The motion, led by legislator Birodh Khatiwada and signed by 45 other Members of Parliament, notes that more than 65 countries, many of which pushed for cannabis prohibition through international treaties in the 1970s, have already legalized or decriminalized the plant in some form.
He said that the mountainous terrain of the Himalayan country is suitable for cultivation and that allowing farmers to grow it would greatly benefit those who are poor.
The legalization of cannabis will help poor farmers and since most of the western world, which pushed for prohibition in the first place, has already lifted the ban, Nepal should also lift the ban,” Khatiwada said. “Cannabis has multiple uses. It is also used to earn foreign currency and to produce medicines.
Nepal has been one of the only countries to fight against the United States and the campaigns of the international community to criminalize cannabis use worldwide.

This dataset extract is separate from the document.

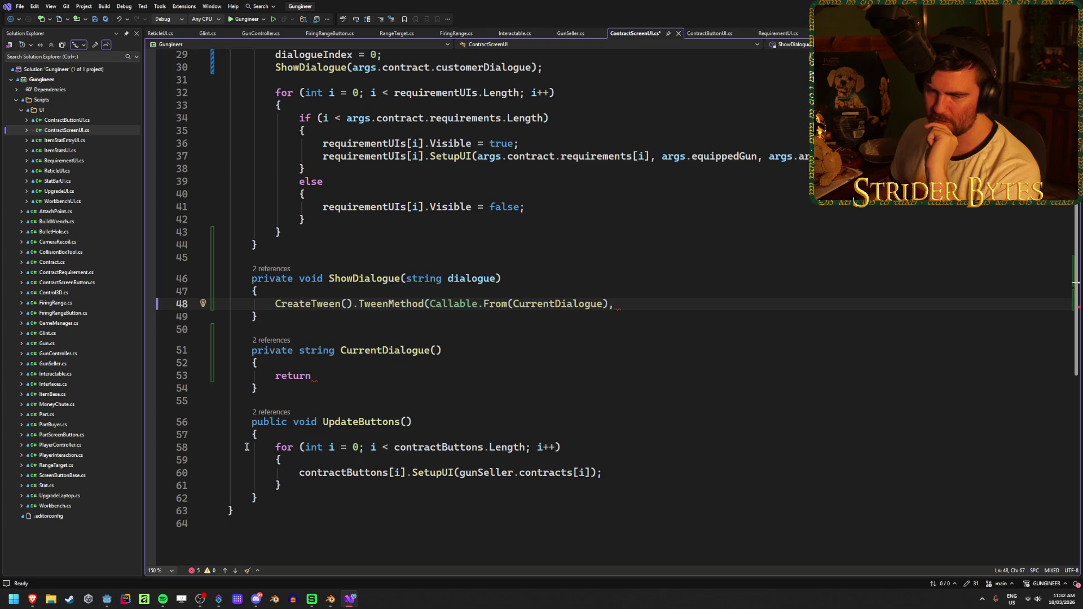
left_click(106, 602)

Indeed, Nepal had a strong cannabis industry long before the United States, with licensed cannabis shops, official cultivation, and public consumption sites until 1973 and the withdrawal of commercial licenses under international pressure.
Cannabis in Nepal
Nepal banned cannabis in 1976 with its Narcotics (Drugs) Control Act. Users are punishable by one month in prison, while traffickers by up to 10 years.
The country also did not adopt the 1961 UN Single Convention until 1988, with a special derogation so that it could continue to issue temporary permits for the cultivation, processing, “non-medical” cultivation of cannabis and its sale. As the exemption has no expiry date, it is therefore technically still in force.

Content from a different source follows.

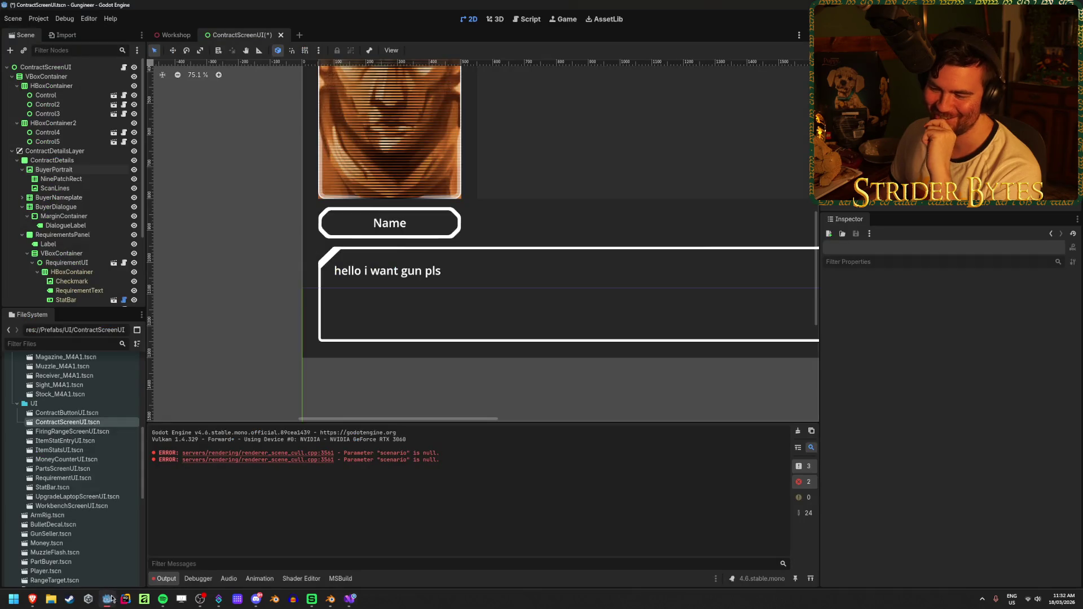
Clear the Output log and inspect the BuyerPortrait, BuyerDialogue and DialogueLabel nodes.
left_click(799, 432)
left_click(56, 169)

Nepal was the last country to defend the medicinal values of cannabis in the international arena,” Rajiv Kafle, a Nepalese cannabis activist and HIV patient, told the Kathmandu Post last year. “As no one objected to Nepal's reservation, a review by the World Health Organization should have taken place to examine our allegations.

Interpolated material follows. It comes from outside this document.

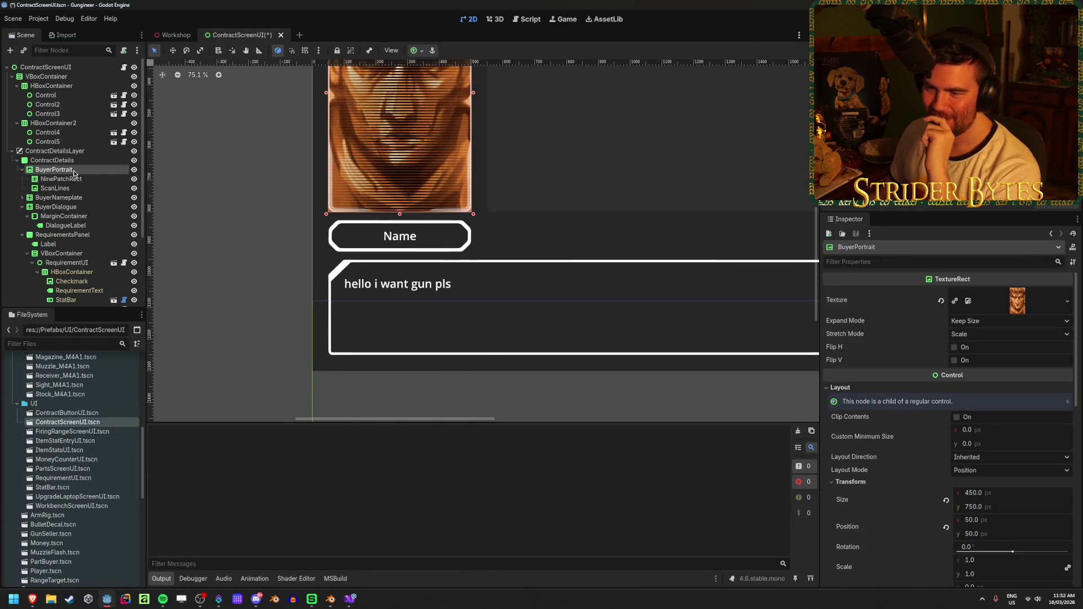
left_click(73, 207)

If Nepal legalizes, the country will join neighboring Thailand in opening up to cannabis. The proposal must, however, be debated in parliament before any changes are made to existing laws.
Nepal has been known for its cannabis since the 1960s, a staple of the hippie scene. Although it is still illegal, it is consumed very openly during the festival of the Hindu god Shiva, which will take place on 21 February 2020.